Race, Policy, and Culture: An Identity Crisis for Sickle Cell Disease in Brazil
Melissa S. Creary, MPH, Doctoral Candidate
Graduate Institute of Liberal Arts
Emory University
Professor Howard Kushner, Chair
Professor Jeffrey Lesser, Co-Chair
Abstract of Dissertation Prospectus
In 2001, Cândida and Altair, a married couple, started a national organization to increase the rights of sickle cell patients, and thereby gave birth to the sickle cell disease (SCD) movement in Salvador, Bahia, Brazil. Cândida, the wife, who carries sickle cell trait, now heads the municipal SCD unit for Salvador. She, with light skin and wavy brown hair, might be considered white in the United States, but when I asked her why she had created the organization she responded: “Eu sou negra!” (I am black). Her darker-skinned husband, who considers himself a black activist, coordinates the national SCD association and helped craft policy for SCD. As a family, Cândida and Altair shift between multiple roles: genetic carrier, parent, government official, and SCD advocate. Together these two activists have helped shape the racial discourse on SCD by associating the disease with “blackness” on the individual, organizational, and national level.
Sickle cell disease is the most common hereditary hematologic disorder in Brazil and throughout the world. In Brazil, the estimated prevalence is between 2% and 8% of the population. My research explores how patients, non-governmental organizations, and the Brazilian government, at state and federal levels, have contributed to the discourse of SCD as a “black” disease, despite a prevailing cultural ideology of racial mixture. Specifically, this project analyzes how the Brazilian state, advocacy, and patient communities within the nation have, at times, branded SCD an Afro-Brazilian disease. At the state level, I’ll describe the reigning racial ideology and how the development of racialized health policy contests their own viewpoint. On the organizational level, I’ll investigate the alignment of the SCD movement with the black movement of Brazil and the decisions made by some of these organizations to influence health policy using anti-racist motives. Lastly, I will explore the actual embodiment of SCD in the patient population and the “identity crisis” many may experience upon being diagnosed with a “black” disease.
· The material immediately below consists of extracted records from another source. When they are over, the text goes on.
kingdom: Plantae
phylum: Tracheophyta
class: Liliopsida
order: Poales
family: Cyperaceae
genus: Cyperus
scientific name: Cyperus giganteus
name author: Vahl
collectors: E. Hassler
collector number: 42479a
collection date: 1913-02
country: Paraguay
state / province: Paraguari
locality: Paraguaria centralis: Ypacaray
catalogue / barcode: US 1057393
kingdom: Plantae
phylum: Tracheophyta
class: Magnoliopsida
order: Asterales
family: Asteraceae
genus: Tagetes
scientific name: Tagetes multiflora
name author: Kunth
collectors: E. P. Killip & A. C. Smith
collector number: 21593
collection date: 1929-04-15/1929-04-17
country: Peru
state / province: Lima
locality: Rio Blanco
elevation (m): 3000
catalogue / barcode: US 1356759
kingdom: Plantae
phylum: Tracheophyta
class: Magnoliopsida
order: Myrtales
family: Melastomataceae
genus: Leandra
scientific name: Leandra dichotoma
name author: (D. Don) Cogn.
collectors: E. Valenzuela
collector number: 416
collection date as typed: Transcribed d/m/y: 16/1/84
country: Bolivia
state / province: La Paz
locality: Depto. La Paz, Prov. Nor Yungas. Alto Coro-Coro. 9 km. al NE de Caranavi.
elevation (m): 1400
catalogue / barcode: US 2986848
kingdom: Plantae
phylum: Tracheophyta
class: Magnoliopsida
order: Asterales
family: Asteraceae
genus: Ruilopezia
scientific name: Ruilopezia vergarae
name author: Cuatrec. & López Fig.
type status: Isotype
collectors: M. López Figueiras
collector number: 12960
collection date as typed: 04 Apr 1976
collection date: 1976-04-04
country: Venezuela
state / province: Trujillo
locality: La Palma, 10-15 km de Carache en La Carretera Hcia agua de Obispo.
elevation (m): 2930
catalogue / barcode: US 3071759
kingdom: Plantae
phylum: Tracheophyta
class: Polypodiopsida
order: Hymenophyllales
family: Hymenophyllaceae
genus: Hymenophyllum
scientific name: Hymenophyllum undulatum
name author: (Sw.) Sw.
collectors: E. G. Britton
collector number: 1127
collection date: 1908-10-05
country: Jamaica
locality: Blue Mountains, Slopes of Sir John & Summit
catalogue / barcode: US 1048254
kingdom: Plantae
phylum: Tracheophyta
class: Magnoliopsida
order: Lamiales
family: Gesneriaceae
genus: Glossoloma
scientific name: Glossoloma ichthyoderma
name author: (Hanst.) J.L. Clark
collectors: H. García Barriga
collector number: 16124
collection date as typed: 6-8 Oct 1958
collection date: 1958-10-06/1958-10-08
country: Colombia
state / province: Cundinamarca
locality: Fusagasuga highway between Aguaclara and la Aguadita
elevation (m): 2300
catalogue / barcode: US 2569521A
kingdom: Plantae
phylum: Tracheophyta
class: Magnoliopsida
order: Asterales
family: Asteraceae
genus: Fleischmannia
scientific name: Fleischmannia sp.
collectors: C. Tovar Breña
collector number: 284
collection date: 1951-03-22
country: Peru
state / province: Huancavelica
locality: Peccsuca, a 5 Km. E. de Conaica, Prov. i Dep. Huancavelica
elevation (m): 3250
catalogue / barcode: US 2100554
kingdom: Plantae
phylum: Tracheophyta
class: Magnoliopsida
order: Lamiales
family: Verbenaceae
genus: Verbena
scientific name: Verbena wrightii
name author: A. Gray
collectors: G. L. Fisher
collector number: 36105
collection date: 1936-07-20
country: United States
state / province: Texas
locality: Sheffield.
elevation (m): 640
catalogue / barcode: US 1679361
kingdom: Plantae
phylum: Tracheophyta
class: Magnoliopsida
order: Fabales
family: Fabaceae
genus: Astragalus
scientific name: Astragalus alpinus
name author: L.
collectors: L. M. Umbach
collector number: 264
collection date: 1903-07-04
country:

With this framework in mind, I aim to answer the question—How are different actors (re)defining race and health through culture, biology, policy and politics in contemporary Brazil? This multi-level identity crisis is in constant contestation of competing racial frameworks at the micro, meso, and macro level. I will manage these complexities with a flexible notion of biological citizenship that considers frameworks of biology, social determinants, and policy in ways that is uniquely responsive to the cultural and historical specifics of how race, identity, health, and legitimacy operate in Brazil.
To do this, I will spend ten months in Brasília, Salvador, and Rio de Janeiro investigating the construction of sickle cell disease on three different levels: advocacy organization around patient rights, individual patient and family experience, and governmental policy development and implementation. To assess the social, geographical, and political context of my subjects, I will use a series of historical and qualitative methodologies.
My work will deepen and re-think narratives of Brazil’s racial history through the lens of SCD. It also stands to generate a better understanding of the historical genealogy as it informs the current implementation of SCD policy. This analysis can provide lessons to both Brazil and the US on how future policy can be designed. Specifically, whether policy developed around populations (or sub-set of populations) can be measured against and be as effective as policy developed around disease.